[[ Extract to read open ]]


  4. Just the problem we (in a project with Andrew) are working on, so I'll add my two cents to what Matt's already said about multi-modality.

    Cent 1: It's also hard to fit models with something like BUGS or JAGS that involve highly correlated parameters. Not necessarily multimodal, but fairly poor to mix using vanilla Gibbs samplers.

    That's why we've been exploring Hamiltonian Monte Carlo, which addresses this problem.

    But it brings up another problem, which is efficiently computing gradients and dealing with bounds. For instance, with hierarchical models of covariance, the underlying correlation matrix must be positive definite. So we've been looking at some alternative densities for correlation matrices like Lewandowski et al.'s.

    Cent 2: Which brings me to point two: scale. The existing general systems like BUGS and JAGS don't scale well to either large numbers of parameters or large amounts of data.

    These two issues interact. For instance, if there aren't very many parameters, we could go from gradient-based Hamiltonian Monte Carlo to Hessian-based Monte Carlo of the type Girolami and Calderhead just introduced. But if we have lots of params, the matrix inversions become intractable.

    Bonus cent 3: It'd also be nice to roll in non-parametric models, like say Dirichlet processes or Pitman-Yor processes for discrete data.

    Bonus cent 4: It'd also be nice to roll in structure in the models, so that I could do HMMs or even more general undirected graphical models like CRFs, but these often require special-purpose algorithms for efficiency.

  5. @Bob: Have you considered ADMB (AD Model Builder: http://admb-project.org/) as your general purpose tool? I just discovered it a week ago, so I can't say much from first-hand usage, but it I think it would be worth a look for many of Andrew's readers.

[[ Extract to read closed ]]

Task goal:
Continue the comment thread about fitting Bayesian models with samplers such as BUGS, JAGS, and Hamiltonian Monte Carlo, starting after its last sentence. The records are unrelated to anything asked here.

[[ Study material open ]]

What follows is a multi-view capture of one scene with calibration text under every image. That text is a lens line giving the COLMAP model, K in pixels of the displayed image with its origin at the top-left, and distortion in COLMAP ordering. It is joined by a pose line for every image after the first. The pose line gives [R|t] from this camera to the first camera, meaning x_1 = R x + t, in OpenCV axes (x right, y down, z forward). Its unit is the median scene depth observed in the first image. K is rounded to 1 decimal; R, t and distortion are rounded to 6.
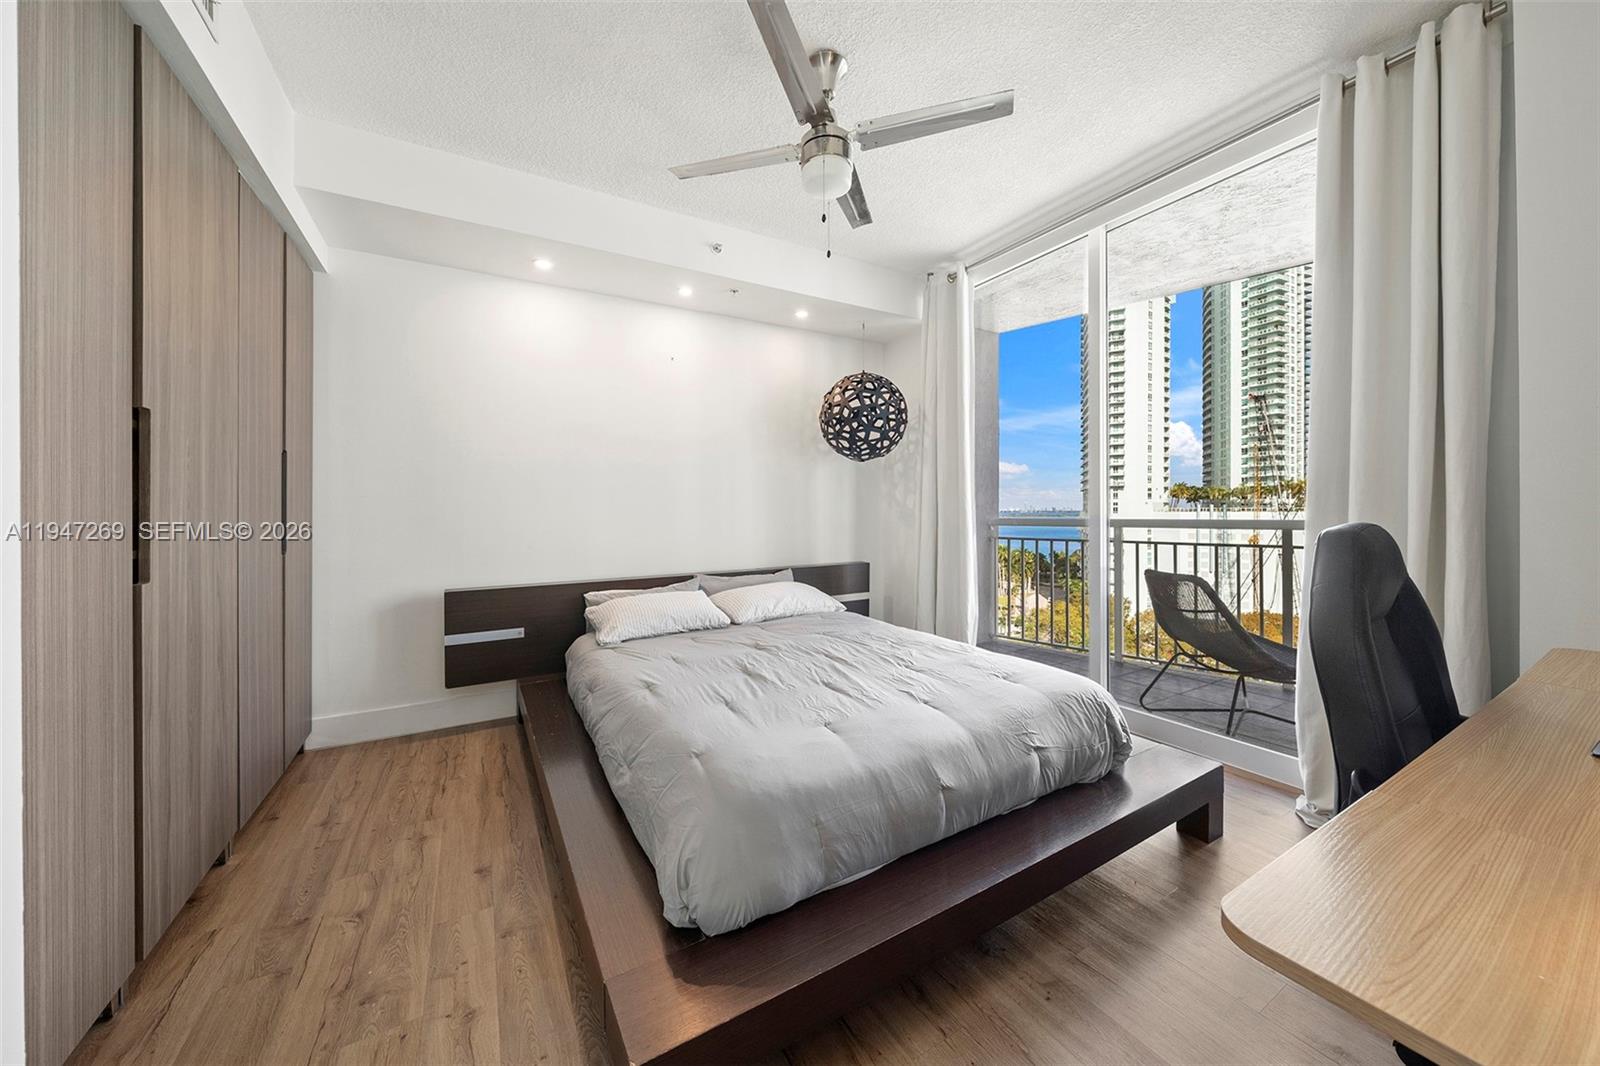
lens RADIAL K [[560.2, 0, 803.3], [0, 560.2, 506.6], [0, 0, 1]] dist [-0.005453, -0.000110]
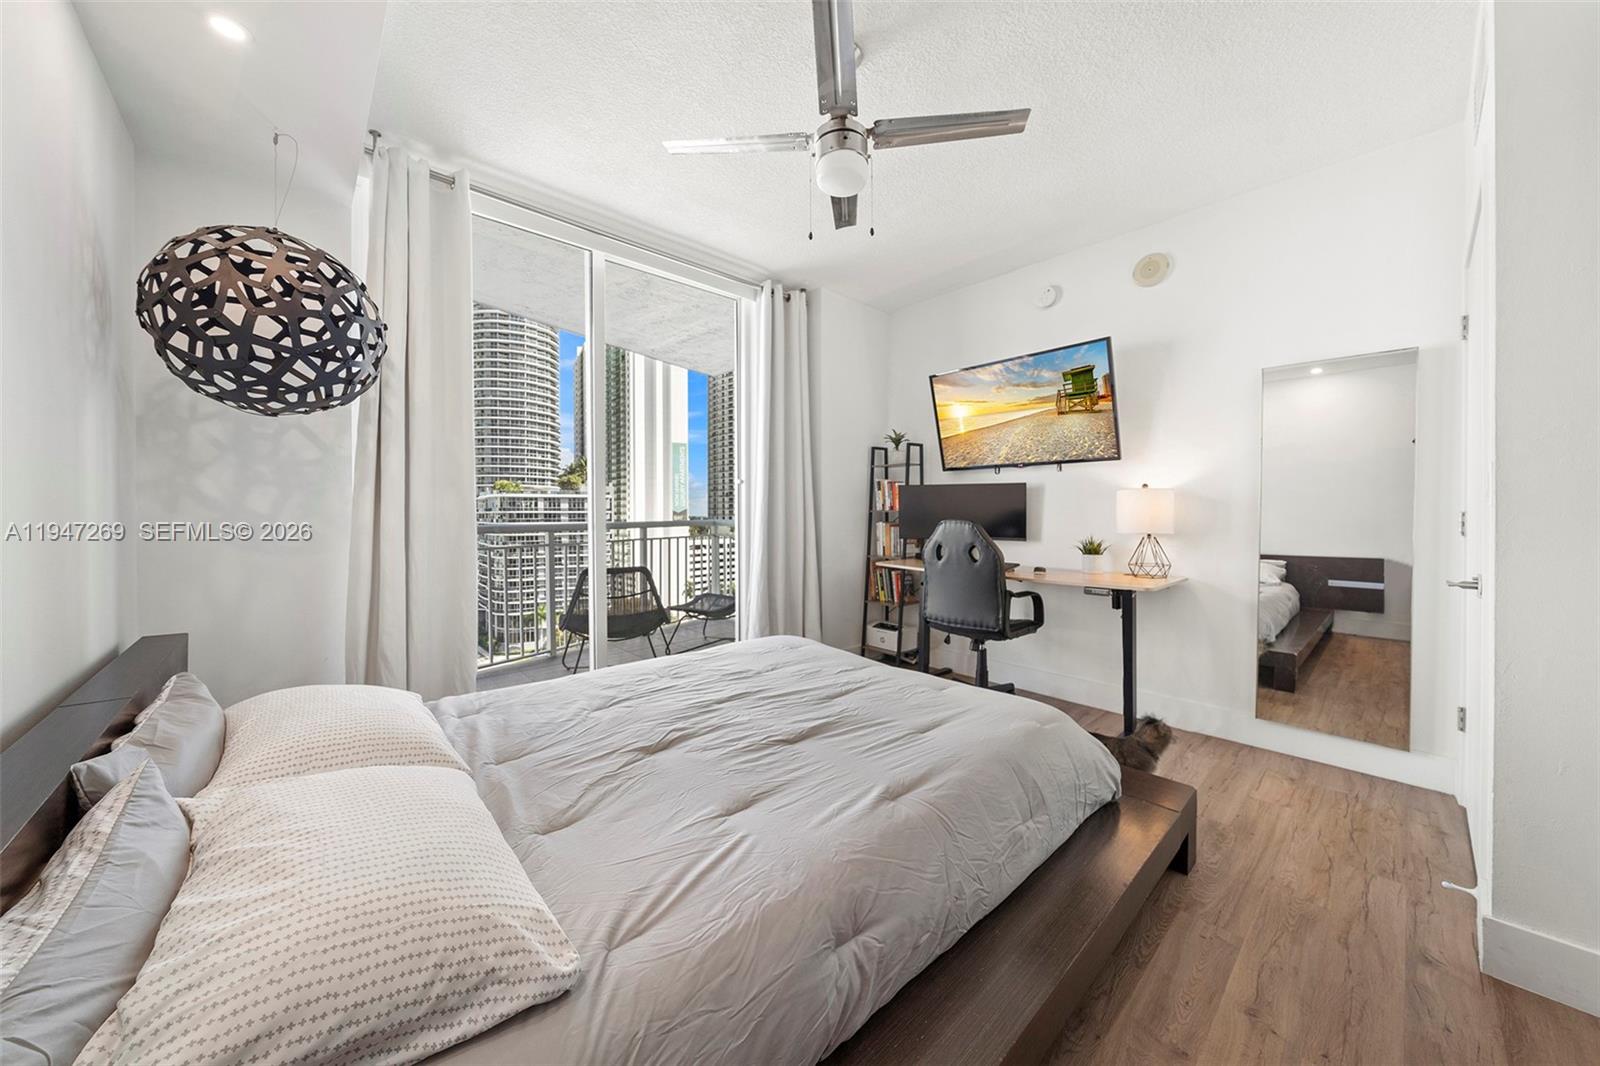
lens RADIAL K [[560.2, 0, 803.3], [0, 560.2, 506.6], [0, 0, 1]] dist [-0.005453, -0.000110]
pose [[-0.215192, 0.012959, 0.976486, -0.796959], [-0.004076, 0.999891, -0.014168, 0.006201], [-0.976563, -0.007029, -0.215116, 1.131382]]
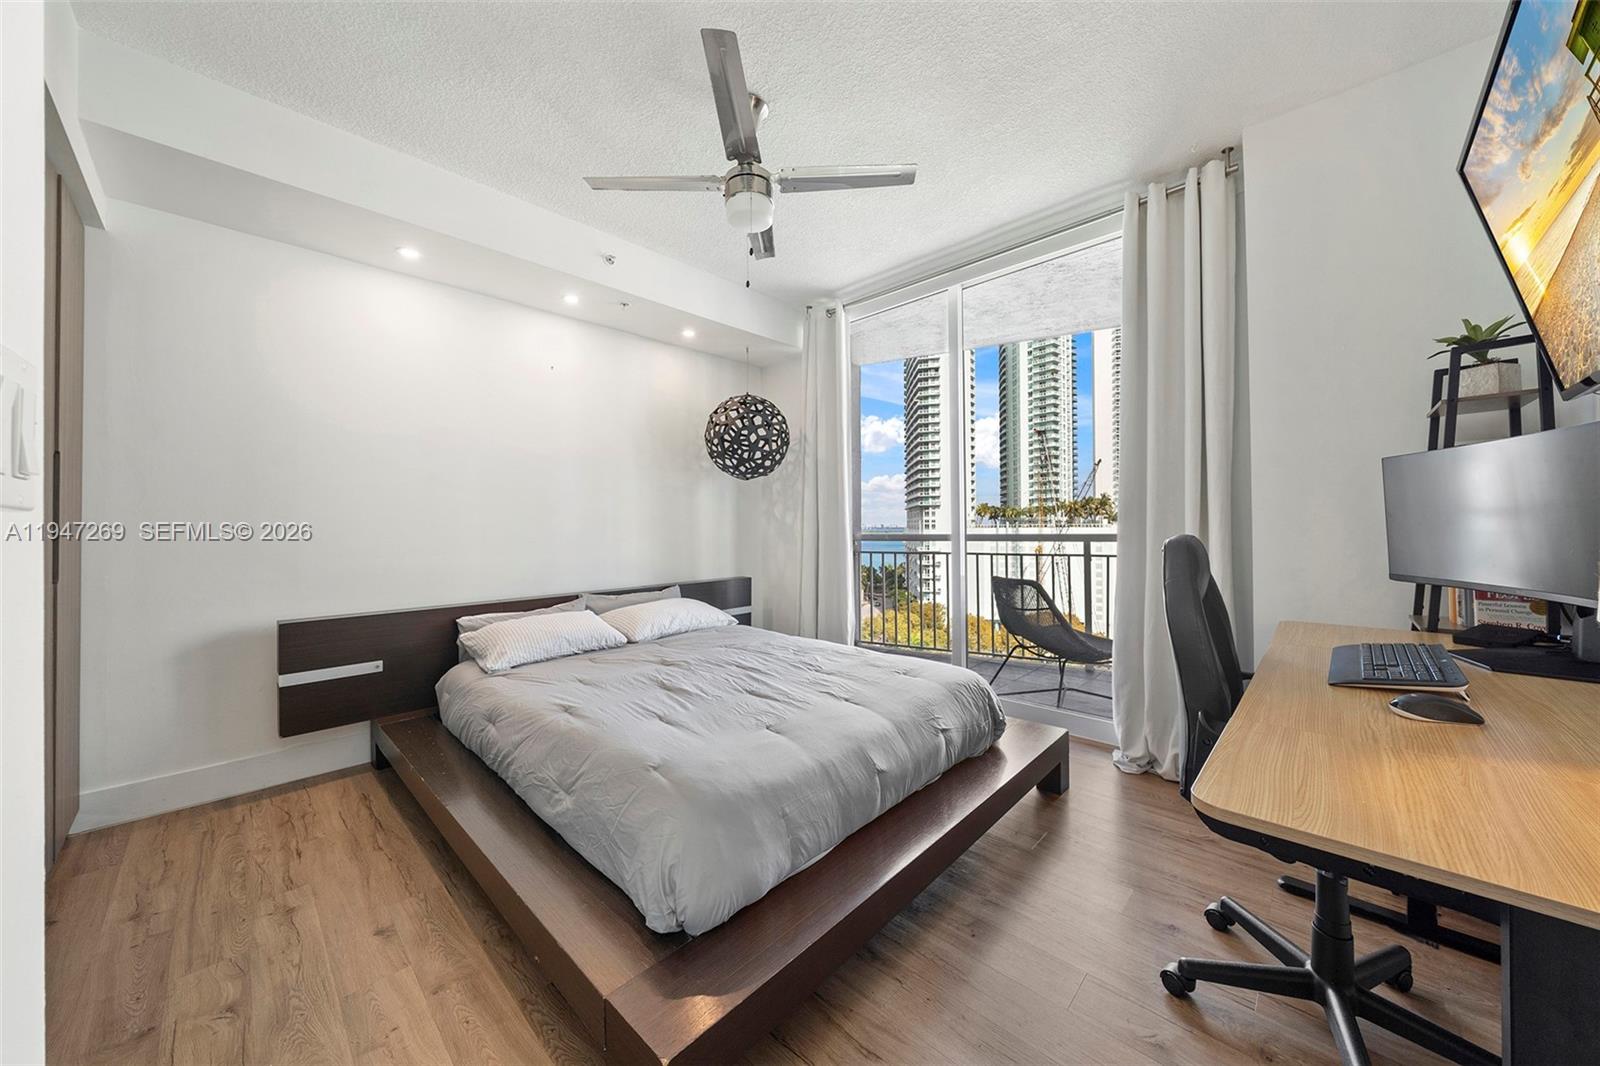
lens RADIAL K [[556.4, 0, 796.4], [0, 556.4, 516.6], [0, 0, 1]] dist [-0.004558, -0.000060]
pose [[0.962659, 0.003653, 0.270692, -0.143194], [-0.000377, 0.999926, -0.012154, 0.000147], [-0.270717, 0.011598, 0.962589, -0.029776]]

[[ Study material closed ]]
[[ Study material open ]]

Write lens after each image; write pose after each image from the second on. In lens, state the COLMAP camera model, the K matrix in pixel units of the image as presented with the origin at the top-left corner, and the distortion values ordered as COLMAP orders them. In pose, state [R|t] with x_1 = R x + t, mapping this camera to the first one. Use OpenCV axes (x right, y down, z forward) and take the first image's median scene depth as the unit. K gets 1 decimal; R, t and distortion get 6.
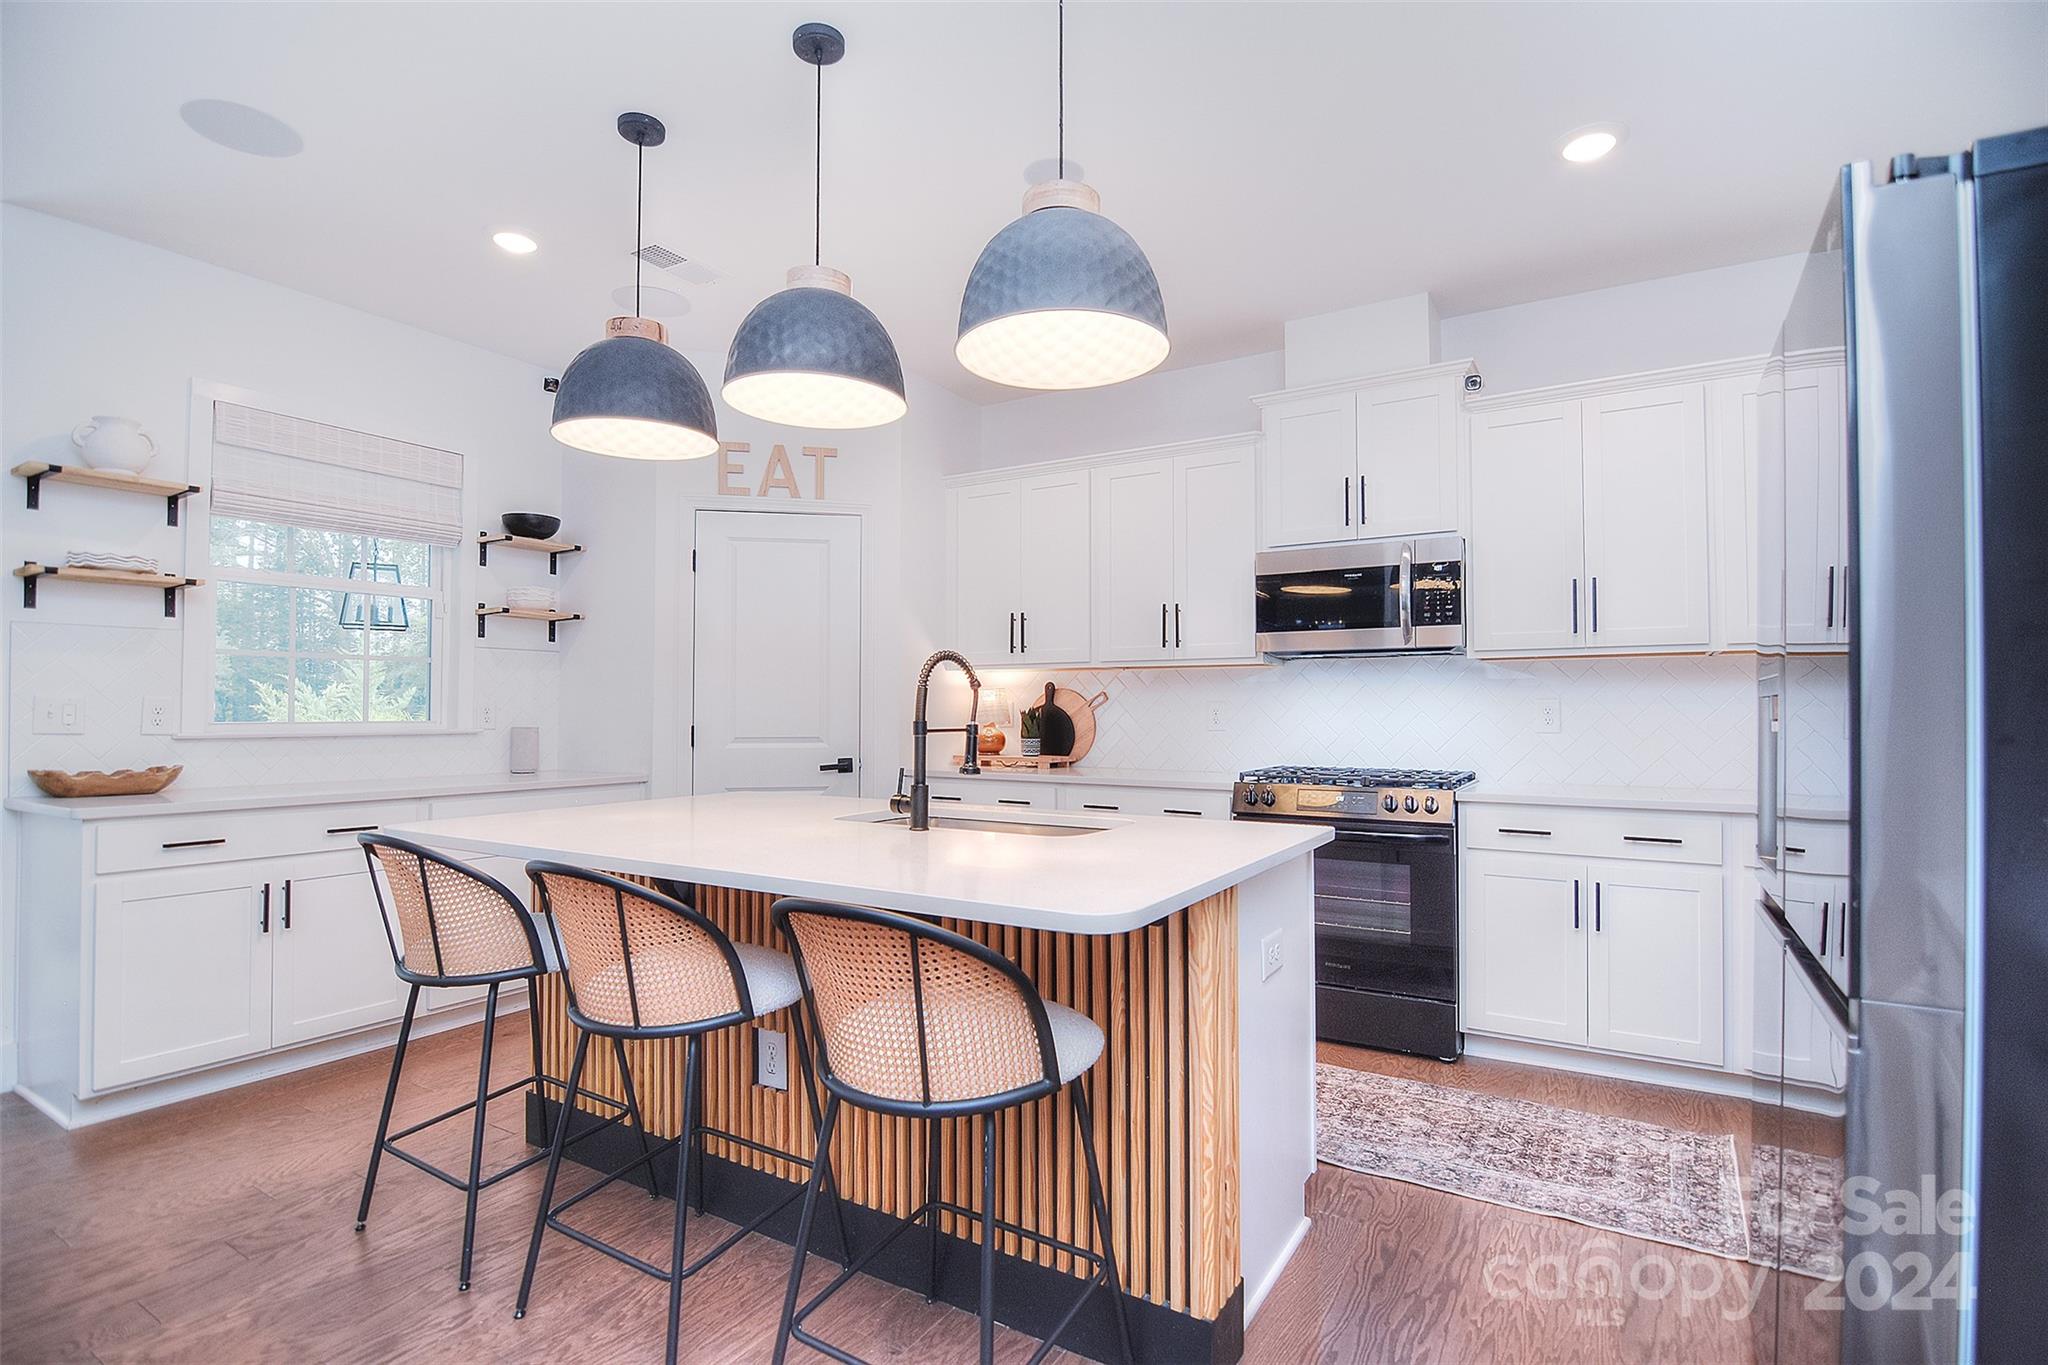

[[ Study material closed ]]
[[ Study material open ]]

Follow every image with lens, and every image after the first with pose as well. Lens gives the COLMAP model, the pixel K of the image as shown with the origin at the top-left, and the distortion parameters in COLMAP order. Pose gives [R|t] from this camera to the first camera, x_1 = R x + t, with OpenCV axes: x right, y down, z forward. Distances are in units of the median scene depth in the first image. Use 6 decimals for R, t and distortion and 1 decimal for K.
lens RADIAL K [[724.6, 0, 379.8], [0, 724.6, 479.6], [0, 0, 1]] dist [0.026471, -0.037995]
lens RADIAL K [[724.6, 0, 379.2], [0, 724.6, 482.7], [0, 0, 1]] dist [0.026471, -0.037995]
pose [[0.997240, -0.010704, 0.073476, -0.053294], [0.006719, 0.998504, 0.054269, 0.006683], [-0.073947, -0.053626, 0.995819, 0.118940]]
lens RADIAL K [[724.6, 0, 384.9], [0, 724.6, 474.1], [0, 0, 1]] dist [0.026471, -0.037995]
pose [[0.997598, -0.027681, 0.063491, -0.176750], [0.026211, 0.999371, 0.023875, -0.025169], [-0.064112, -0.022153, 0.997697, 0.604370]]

[[ Study material closed ]]

Result for this task:
    It's a non-linear modeling tool that started in the fisheries world, and it's basically a fancy preprocessor that takes a template (which can include C++ code) and generates C++ code which it then compiles. (So you need to have a C++ compiler installed on your machine.) It uses automatic differentiation to calculate gradients (using the AUTODIF library) and supports MCMC and random effects models, and they have an example of converting a BUGS model to ADMB that seems reasonable. (In ADMB you have to code some of the machinery that BUGS/JAGS provides under-the-hood, of course.)

    It seems to be very fast, and they evidently have models in the fisheries realm that are simply not tractable in R or BUGS/JAGS. The downside is that if you get an error, it can be hard to trace, since you have the ADMB syntax, then the C++ compile, and if your error results in a compile-time message it can be a bit hard to figure out what you did wrong.

  6. Thanks for the pointer. This dovetails nicely with my earlier blog post on automatic differentiation, where I was asking for advice on which auto-dif software to use.

    ADMB is one of the tools I explored during my first pass. I originally dismissed it because their modeling language is too limited for our purposes. I think I also confused it with AMPL, which is another custom modeling language with an auto-dif sub-package — even the first author names are confusable (Fournier and Fourer).

    The AUTODIF library in ADMB looks like it's worth investigating. It's not quite as clean as David Gay's RAD package (now part of Sacado, which is part of Trilinos) in that you can't just write templated C++ code and plug in auto-dif. Instead, like CppAD, another widely used auto-dif package, you need to use the reverse AUTODIF types for matrices, vectors, etc. One plus is that they've actually implemented most of the matrix ops over the autodif vars that we care about, so I could skip trying to integrate a templated C++ matrix package like Eigen or Boost or Scythe. Another advantage is that you get more opportunity for optimizing pieces of the gradient within the overall function where they have simple analytic solutions. I really like that they used a BSD license, too — it makes the code much less toxic to non-academics than the GPL.

  7. @Bob: Ah, I hadn't seen that posting. The comparison of BUGS and ADMB is in the Random Effects Module documentation. They claim results that were 25x faster than WinBugs for a mixed logistic regression, and they claim it's up to 50x faster on some problems. Seems like a great project.